El Ágora Valencia im frühen Morgenlicht.

El Ágora Valencia im frühen Morgenlicht.

El Oceanográfico – dem Wasser entstiegen von Kunst geformt.

Das L’Oceanogràfic ist das Werk Félix Candelas, bei dessen technischer Realisierung die Ingenieure Alberto Domingo und Carlos Lázaro mitwirkten. Diese sollen hervorgehobene werden, da bei komplexen Bauwerken die Galionsfiguren den gesamten Ruhm kassieren, eine Umsetzung des Vorhabens aber nur in Kooperation mit hochqualifizierten Ingenieuren möglich war. Jedenfalls zeigt Candela hier woher er kommt: Aus dem experimentellen Betonschalenbau. Die Umsetzung des Bauwerkes, das passend eine Seerose symbolisiert, dauerte geschlagene acht Jahre und wurde erst 2002 eröffnet.
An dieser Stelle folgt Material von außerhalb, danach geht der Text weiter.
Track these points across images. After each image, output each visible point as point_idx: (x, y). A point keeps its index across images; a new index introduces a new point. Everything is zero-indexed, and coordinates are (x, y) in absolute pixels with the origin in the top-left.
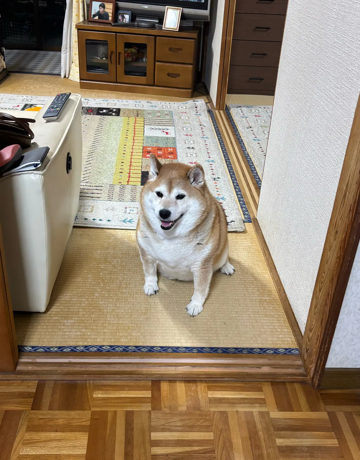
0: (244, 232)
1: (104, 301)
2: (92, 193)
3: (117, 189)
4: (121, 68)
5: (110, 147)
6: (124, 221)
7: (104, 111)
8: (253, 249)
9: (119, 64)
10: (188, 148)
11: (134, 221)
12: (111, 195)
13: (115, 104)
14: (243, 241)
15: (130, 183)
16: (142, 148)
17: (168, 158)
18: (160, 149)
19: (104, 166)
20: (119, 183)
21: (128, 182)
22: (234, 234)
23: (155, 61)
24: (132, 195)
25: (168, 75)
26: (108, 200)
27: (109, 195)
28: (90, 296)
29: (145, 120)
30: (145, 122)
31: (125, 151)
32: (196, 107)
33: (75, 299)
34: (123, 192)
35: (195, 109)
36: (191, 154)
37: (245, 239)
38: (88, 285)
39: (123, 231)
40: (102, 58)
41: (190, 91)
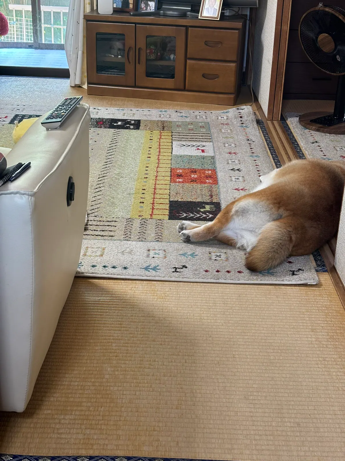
0: (318, 285)
1: (119, 386)
2: (103, 231)
3: (137, 224)
4: (141, 69)
5: (127, 170)
6: (147, 269)
7: (120, 123)
8: (333, 310)
9: (139, 63)
10: (232, 170)
11: (160, 269)
12: (129, 233)
13: (134, 114)
14: (318, 298)
15: (154, 217)
16: (170, 171)
17: (205, 183)
18: (194, 171)
19: (118, 194)
20: (139, 216)
21: (151, 215)
22: (303, 288)
23: (186, 58)
24: (157, 232)
25: (204, 76)
26: (125, 239)
27: (126, 233)
28: (98, 378)
29: (173, 134)
30: (173, 136)
31: (147, 174)
32: (241, 117)
33: (76, 384)
34: (145, 229)
35: (240, 119)
36: (237, 178)
37: (320, 295)
38: (95, 362)
39: (145, 282)
40: (116, 56)
41: (232, 96)
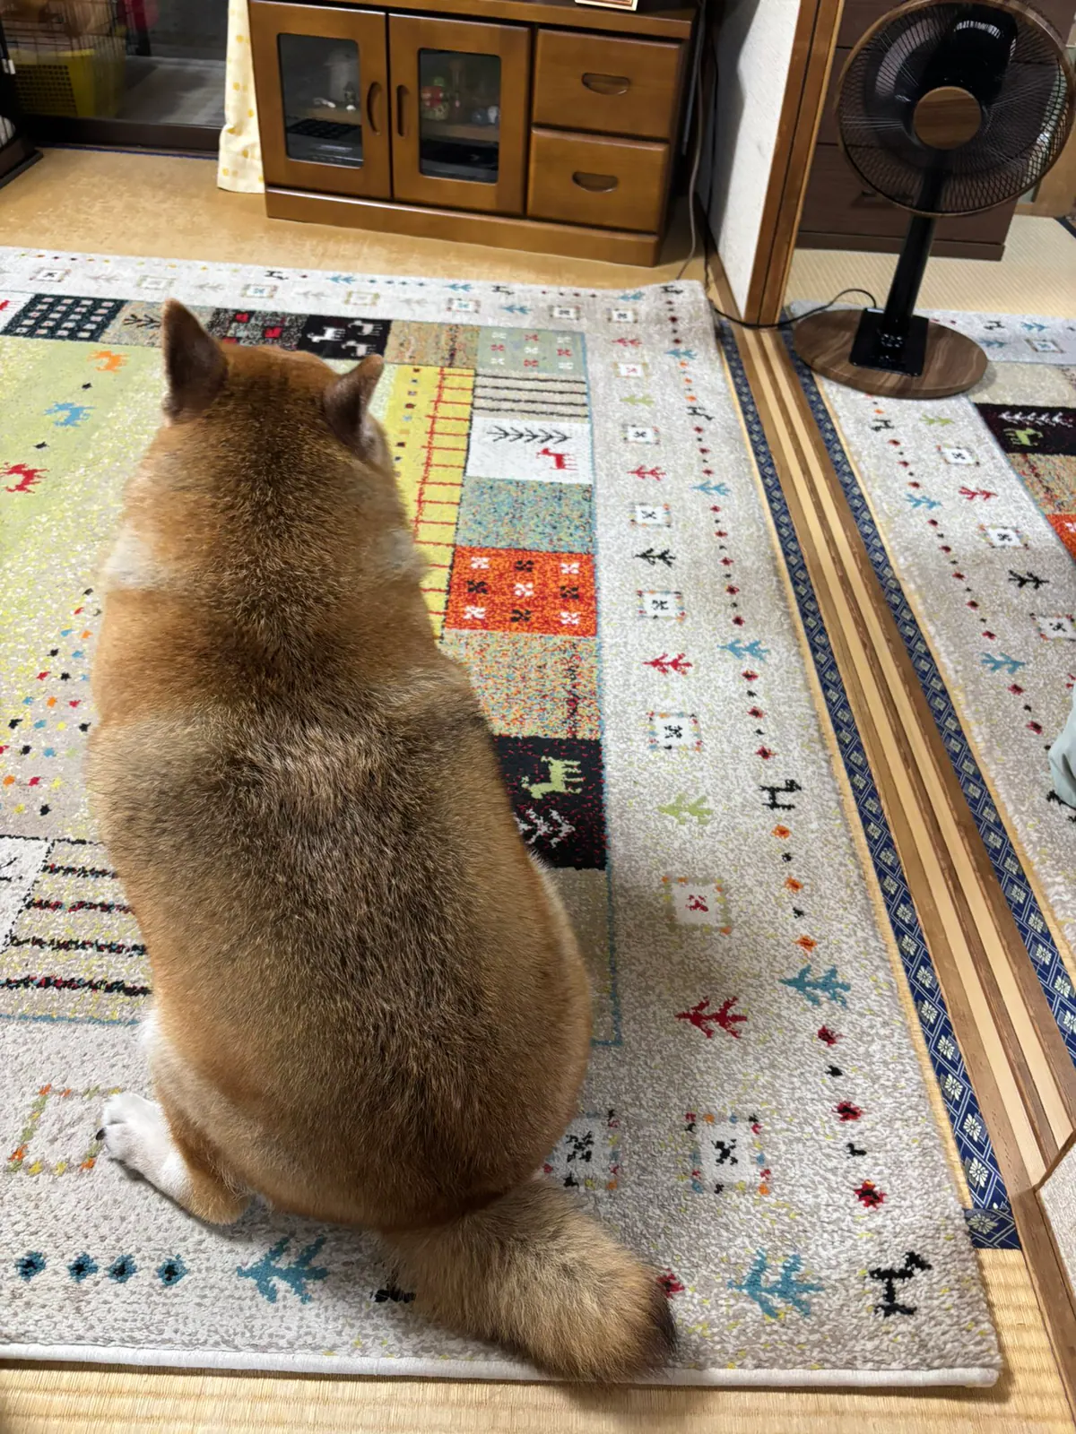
4: (407, 149)
7: (330, 334)
9: (400, 132)
10: (644, 556)
13: (377, 296)
17: (557, 627)
18: (524, 564)
23: (530, 124)
25: (577, 178)
29: (480, 381)
30: (479, 392)
32: (674, 320)
35: (671, 326)
36: (659, 598)
40: (341, 105)
41: (651, 240)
El Oceanográfico Ciudad de las Artes y las Ciencias Valencia.

El Oceanográfico Ciudad de las Artes y las Ciencias Valencia.

Wurde bei Calatravas bemängelt, aus dem Auditorio de Tenerife einfach Palau de les Arts Reina Sofía in gross gemacht zu haben, muss sich der Architekturfan doch beim L’Oceanogràfic mehrfach die Augen reiben. Auch Candela liebt aus Klein mach Gross. Interessierte mögen sich das Restaurant des Hotel Casino de la Selva in Cuernavaca, Mexico ansehen, das ebenfalls von Candela entworfen wurde. Ohne grossen Sachverstand werden sie feststellen, ja, das ist L’Oceanogràfic in klein. Aber, das reicht noch nicht, ein Blick nach Postdam zur „Seerose“ von Ulrich Müther offenbart, noch ein L’Oceanogràfic. Müther entwarf und baute in seiner Karriere über siebzig derartige doppelt gekrümmte Beton-Schalentragwerke. Wie auch immer, eine schwache Performance von Candela, der bei Baubeginn bereits 84 Jahre alt war und die Eröffnung nicht mehr erlebte. In diesem Zusammenhang und ähnlichen stellt sich immer wieder die Frage, warum Ikonen beauftragt werden, deren Kreativitätspool offensichtlich bereist ausgetrocknet ist und nicht jungen Könnern eine Chance geboten wird, die Bühne zu betreten. L’Oceanogràfic, mehr vom bisherigen, nicht originell, noch nicht mal eine Fussnote der Architekturgeschichte.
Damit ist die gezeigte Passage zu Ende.